Wer mag setzt sich hin und ließt dieses Buch an drei Abenden von Anfang bis Ende. Aber für mich ist es ein Buch was niemals den Couchtisch verlassen sollte, außer vielleicht als Weglektüre auf Reisen. Es lohnt sich immer und immer wieder durch die Seiten zu Blätter, denn es hat eine Wimmelbuchhaftigkeit an sich. Nicht in der Gestaltung an sich, aber mit jeden zufälligen Aufschlagen einer Seite, eines Songs entdeckt man neu Sachen, neue Impulse zwischen den Zeilen und auch das Artwork will einfach immer und immer wieder betrachtet und entdeckt werden.
Unter dem Titel „Ich brauche einen Genie“ gibt es bereist einen Blog der beiden (findet ihr hier), genauso wie eine Veranstaltungsreihe, in diesem Jahr sind noch ein paar Termine geplant. Daten findet ihr unter anderem in eben jenem Blog.
Das Buch „Ich brauche eine Genie“ bekommt ihr direkt über den mikrotext Verlag und ich kann es nur wärmstens Empfehlen, auch denen, die sich mit Feminismus bis jetzt nicht auseinander gesetzt haben, sei es auf Grund ihres Geschlechts, oder warum auch immer.
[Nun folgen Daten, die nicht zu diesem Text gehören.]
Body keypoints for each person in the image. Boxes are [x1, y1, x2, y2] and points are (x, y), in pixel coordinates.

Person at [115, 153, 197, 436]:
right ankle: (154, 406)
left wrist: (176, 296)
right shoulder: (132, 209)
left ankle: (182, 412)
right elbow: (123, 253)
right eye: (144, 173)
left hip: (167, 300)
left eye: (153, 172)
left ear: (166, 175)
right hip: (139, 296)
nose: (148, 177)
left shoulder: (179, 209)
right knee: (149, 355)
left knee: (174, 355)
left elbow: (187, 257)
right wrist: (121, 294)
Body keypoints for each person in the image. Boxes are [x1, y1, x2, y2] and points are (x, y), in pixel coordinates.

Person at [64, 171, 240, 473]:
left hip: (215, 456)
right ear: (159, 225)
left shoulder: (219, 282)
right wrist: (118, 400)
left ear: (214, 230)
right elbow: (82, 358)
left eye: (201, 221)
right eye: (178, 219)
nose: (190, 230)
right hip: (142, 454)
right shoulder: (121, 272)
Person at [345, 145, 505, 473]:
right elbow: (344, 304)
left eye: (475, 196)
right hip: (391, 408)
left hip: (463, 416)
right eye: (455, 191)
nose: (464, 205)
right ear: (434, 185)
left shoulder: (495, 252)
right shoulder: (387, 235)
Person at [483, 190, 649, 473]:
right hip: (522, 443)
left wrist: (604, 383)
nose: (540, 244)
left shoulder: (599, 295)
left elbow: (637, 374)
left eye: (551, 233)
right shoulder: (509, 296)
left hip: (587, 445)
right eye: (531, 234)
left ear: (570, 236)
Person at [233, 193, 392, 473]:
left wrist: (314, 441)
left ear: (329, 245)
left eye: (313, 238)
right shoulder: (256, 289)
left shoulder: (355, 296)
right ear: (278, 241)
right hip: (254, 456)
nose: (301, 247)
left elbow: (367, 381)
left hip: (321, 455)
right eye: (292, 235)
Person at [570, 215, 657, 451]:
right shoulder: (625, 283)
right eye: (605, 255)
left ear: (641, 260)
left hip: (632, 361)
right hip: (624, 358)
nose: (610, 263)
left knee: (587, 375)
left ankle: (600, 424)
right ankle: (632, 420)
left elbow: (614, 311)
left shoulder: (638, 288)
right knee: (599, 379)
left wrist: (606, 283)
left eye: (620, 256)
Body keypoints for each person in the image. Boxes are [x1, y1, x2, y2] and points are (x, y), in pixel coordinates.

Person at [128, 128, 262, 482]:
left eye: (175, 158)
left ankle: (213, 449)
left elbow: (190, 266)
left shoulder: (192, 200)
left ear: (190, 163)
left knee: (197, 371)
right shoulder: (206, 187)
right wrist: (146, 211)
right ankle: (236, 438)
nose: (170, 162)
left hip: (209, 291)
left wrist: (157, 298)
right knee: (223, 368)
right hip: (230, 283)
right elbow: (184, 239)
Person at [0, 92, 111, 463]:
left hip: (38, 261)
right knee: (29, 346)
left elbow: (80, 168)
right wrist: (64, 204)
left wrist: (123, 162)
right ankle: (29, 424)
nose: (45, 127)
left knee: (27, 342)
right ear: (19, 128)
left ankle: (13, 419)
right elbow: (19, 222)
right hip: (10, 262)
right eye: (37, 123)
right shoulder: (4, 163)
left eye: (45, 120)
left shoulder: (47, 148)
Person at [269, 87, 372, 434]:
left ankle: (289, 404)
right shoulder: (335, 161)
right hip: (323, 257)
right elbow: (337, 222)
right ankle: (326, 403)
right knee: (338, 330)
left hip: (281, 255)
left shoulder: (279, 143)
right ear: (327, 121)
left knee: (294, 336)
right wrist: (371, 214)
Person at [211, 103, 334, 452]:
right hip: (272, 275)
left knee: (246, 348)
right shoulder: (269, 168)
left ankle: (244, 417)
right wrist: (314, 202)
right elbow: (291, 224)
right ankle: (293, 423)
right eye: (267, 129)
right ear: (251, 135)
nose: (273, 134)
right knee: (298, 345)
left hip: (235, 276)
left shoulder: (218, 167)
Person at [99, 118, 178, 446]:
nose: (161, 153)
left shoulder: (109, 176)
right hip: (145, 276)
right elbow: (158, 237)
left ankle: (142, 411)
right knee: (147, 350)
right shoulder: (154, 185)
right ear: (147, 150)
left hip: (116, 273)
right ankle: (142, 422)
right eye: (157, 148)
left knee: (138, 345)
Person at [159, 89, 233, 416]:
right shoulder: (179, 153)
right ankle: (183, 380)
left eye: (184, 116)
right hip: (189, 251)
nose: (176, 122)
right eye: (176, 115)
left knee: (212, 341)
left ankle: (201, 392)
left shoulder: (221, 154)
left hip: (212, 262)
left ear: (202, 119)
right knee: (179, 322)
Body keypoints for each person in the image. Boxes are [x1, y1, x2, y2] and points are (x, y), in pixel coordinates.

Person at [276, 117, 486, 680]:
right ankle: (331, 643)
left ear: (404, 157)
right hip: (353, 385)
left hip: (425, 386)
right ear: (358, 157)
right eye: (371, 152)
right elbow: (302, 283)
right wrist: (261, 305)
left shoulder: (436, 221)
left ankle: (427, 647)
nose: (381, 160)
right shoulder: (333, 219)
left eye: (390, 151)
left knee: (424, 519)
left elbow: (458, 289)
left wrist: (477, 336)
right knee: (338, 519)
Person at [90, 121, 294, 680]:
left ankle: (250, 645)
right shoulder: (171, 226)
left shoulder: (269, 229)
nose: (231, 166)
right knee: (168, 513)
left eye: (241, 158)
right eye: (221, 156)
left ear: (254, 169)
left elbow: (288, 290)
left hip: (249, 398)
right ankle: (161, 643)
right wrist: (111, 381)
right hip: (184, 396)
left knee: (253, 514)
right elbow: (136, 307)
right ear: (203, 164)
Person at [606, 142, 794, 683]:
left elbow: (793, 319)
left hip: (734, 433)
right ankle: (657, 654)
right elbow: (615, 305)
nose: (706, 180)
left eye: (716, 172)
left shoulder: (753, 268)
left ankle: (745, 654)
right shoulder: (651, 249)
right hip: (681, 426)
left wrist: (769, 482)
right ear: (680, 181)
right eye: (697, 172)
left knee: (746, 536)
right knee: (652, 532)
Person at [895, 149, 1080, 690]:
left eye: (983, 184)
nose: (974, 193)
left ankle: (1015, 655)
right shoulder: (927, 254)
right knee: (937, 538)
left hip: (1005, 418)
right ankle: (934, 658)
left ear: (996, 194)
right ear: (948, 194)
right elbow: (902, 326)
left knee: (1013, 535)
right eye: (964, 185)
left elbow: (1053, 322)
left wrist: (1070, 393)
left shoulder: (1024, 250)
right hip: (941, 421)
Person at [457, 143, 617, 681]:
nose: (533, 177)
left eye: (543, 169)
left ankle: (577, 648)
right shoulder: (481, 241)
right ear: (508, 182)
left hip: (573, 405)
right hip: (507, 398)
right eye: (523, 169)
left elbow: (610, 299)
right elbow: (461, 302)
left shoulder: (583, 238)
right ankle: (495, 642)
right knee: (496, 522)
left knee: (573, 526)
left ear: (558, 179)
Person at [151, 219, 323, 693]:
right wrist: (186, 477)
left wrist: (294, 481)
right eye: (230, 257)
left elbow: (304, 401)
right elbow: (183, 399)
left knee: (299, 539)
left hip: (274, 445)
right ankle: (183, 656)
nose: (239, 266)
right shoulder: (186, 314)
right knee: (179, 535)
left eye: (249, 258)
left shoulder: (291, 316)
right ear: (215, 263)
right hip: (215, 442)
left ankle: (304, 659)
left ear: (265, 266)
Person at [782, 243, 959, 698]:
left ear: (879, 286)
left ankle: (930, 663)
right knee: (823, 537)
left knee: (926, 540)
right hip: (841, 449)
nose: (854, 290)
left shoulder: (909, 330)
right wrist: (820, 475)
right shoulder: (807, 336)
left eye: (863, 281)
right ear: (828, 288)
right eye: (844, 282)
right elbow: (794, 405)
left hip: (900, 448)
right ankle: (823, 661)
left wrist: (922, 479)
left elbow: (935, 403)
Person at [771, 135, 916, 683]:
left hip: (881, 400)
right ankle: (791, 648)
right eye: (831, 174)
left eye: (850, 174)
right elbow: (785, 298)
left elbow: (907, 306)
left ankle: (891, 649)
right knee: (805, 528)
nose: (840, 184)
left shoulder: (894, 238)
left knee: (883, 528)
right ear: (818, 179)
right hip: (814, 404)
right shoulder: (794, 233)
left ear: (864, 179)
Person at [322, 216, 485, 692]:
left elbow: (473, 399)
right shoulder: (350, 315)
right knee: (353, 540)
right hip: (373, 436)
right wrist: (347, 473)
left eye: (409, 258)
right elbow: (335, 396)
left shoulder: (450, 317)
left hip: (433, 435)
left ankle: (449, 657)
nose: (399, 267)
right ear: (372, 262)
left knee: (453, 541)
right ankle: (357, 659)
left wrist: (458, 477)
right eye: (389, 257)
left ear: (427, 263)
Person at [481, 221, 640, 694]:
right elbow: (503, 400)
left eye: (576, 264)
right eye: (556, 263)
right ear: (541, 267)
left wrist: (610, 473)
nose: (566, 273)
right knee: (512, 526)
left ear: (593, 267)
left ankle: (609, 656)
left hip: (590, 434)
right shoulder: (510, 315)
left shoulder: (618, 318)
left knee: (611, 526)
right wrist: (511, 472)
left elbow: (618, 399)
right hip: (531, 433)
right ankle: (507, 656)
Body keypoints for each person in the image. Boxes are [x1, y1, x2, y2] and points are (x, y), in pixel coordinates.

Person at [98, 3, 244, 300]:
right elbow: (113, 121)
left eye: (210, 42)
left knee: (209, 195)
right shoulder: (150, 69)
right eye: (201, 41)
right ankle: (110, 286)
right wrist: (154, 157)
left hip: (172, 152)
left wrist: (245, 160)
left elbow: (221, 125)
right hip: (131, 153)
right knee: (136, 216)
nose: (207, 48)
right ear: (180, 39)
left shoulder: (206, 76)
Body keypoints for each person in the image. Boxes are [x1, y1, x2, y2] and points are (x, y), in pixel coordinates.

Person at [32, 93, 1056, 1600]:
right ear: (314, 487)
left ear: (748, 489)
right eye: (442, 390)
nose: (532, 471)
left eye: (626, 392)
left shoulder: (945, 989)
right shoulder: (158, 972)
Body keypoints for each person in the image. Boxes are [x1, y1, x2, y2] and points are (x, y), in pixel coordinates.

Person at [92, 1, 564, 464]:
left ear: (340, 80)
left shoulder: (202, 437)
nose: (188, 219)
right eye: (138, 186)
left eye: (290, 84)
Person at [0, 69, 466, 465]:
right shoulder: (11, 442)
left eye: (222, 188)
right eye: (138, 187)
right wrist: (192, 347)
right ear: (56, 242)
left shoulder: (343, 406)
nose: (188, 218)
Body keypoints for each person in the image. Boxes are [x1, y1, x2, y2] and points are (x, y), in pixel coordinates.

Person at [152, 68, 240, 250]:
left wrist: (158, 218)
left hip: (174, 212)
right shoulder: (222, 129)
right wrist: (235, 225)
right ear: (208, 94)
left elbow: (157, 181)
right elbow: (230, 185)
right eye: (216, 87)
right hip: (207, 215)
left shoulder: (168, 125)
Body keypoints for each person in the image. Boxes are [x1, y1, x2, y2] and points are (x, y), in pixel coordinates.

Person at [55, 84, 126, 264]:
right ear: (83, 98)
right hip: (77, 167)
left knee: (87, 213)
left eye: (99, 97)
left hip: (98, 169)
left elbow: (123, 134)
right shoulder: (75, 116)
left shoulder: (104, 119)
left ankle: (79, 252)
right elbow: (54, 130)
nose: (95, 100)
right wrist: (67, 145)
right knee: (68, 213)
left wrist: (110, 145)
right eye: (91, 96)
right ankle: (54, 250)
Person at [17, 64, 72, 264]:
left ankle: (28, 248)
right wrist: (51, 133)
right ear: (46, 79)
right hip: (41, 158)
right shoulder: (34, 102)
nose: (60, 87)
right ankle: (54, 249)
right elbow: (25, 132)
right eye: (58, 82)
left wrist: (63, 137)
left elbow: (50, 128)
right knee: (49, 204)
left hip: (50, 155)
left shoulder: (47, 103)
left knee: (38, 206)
ein paar Fragen, die beim Lesen des Buches und bei dem Schrieben dieser Review aufkommen sind habe ich Kersty und Sandra gemailt und das interview könnt ihr in unserer Reihe Musik trifft Literatur nachlesen.
Ach, und die Spotify Playlist, in der ihr die Songs zum Buch findet darf natürlich nicht vergessen werden. Aber ihr könnt die Songs auch selber nachspielen, Akkorde sind nämlich auch bei einem Großteil der Lieder notiert.